Phased Implementation of Mandatory Reporting
One of the primary purposes of the bill is to “enable the Government to track and trace every COVID-19 vaccine administered.” (Explanatory Memorandum at 3.) The government has therefore proposed a staged implementation of the bill, which will be included in the Immunisation Register Rule 2015 (Cth), with the mandatory reporting of
- COVID-19 vaccinations (should one or more safe and effective vaccines meet all necessary regulatory requirements for supply in the Australian market) and influenza vaccinations from 1 March 2021; and
- All National Immunisation Program (NIP) vaccinations from 1 July 2021. (Explanatory Memorandum at 1.)
COVID-19 Vaccinations in Australia
The Australian government has entered into four separate agreements for the supply of COVID-19 vaccines, investing more than AU$3.3 billion (about US$2.55 billion) for early access to 134 million doses, dependent on regulatory approval of the different vaccines. On January 25, 2021, the Therapeutic Goods Administration announced that it had “granted provisional approval to Pfizer Australia Pty Ltd for its COVID-19 vaccine, COMIRNATY, making it the first COVID-19 vaccine to receive regulatory approval in Australia.” The provisional approval, which applies to use in individuals aged 16 years or older, is valid for two years and enables the vaccine to be legally supplied in Australia.
The agreement related to the Pfizer/BioNTech vaccine provides that
- 10 million doses will be available from early 2021
- these doses will be manufactured offshore
- Australia will have the option to purchase additional doses where supply is available.
The Department of Health website explains that
[t]he COVID-19 vaccine will be voluntary, universal and free. The Government aims to have as many Australians as possible choose to be vaccinated for COVID-19.
If people choose not to have a COVID-19 vaccine, this will not affect their family’s eligibility for Family Tax Benefit Part A or childcare fee assistance which only includes National Immunisation Program vaccines for those aged under 20 years.
A Department of Health page related to vaccine distribution further explains that
COVID-19 vaccines will be free for all Australian citizens, permanent residents and temporary visa-holders as per the Australian COVID-19 Vaccination Policy.

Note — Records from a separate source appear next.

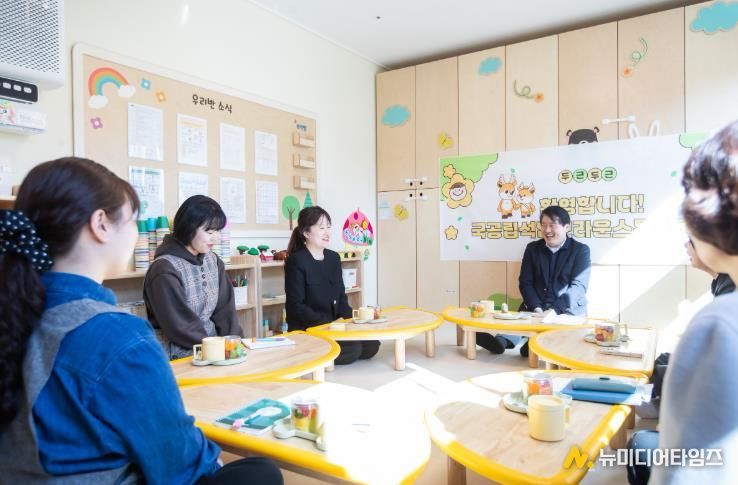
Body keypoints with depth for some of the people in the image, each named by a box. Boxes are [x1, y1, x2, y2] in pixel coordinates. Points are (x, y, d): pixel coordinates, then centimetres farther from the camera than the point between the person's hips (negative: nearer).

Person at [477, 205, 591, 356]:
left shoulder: (581, 250, 3)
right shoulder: (533, 248, 13)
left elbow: (578, 286, -6)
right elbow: (525, 282, 6)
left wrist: (555, 310, -21)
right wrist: (536, 308, -12)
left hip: (568, 310, -1)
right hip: (535, 308, 1)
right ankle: (502, 340, -60)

The page then provides an overview of the distribution plan, including making doses initially available in hospital hubs in urban and rural locations around Australia, and government-managed teams going out to aged care and disability care facilities, then extending availability at other locations, including “GP respiratory clinics, General Practices that meet specific requirements, Aboriginal Controlled Community Health Services, and state-run vaccination clinics.” The vaccination program “will commence with priority groups including aged care and disability care residents and workers, frontline healthcare workers, and quarantine and border workers.”